# Work instruction
Please transcribe exactly, and only, the lines of the data below between the line holding "Утверждено (консол. бюджет), 520: -3900000" and the line holding "Утверждено (консол. бюджет), 720: 698000000", inclusive.

# Data extracts

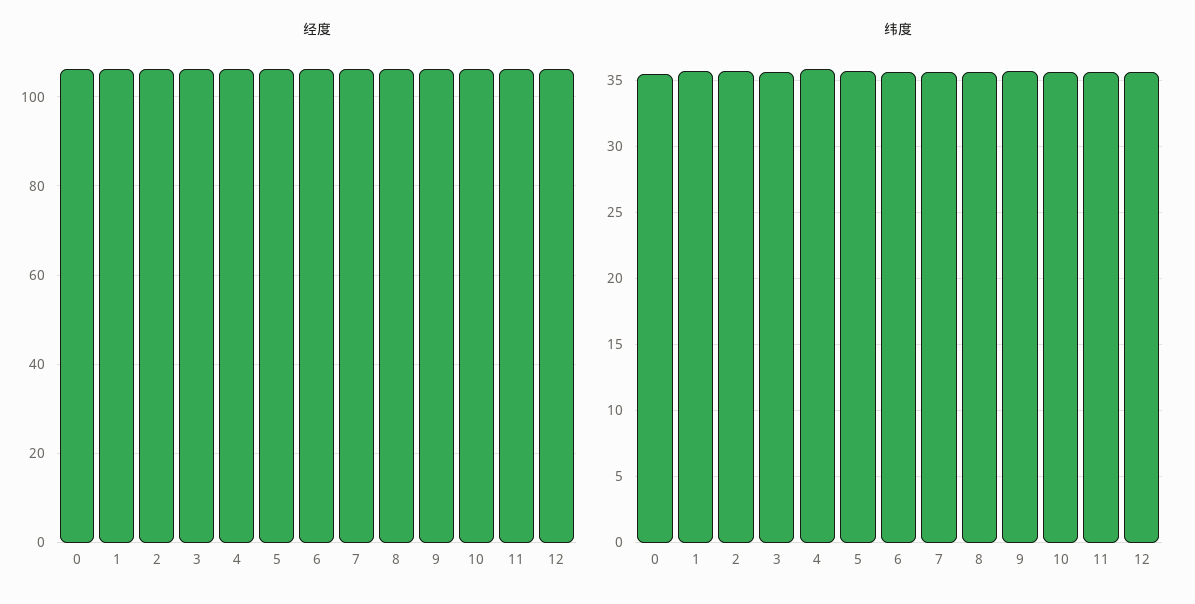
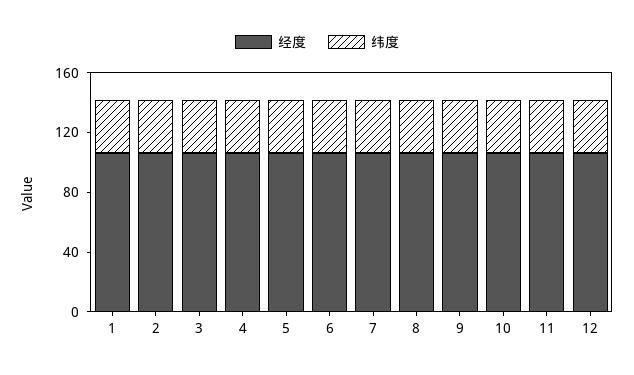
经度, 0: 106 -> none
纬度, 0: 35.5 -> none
---
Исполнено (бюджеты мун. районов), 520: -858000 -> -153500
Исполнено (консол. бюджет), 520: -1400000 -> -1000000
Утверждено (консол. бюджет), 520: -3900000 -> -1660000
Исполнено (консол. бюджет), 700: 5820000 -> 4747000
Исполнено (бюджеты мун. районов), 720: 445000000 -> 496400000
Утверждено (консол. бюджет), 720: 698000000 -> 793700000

# Problem solution
Утверждено (консол. бюджет), 520: -3900000 -> -1660000
Исполнено (консол. бюджет), 700: 5820000 -> 4747000
Исполнено (бюджеты мун. районов), 720: 445000000 -> 496400000
Утверждено (консол. бюджет), 720: 698000000 -> 793700000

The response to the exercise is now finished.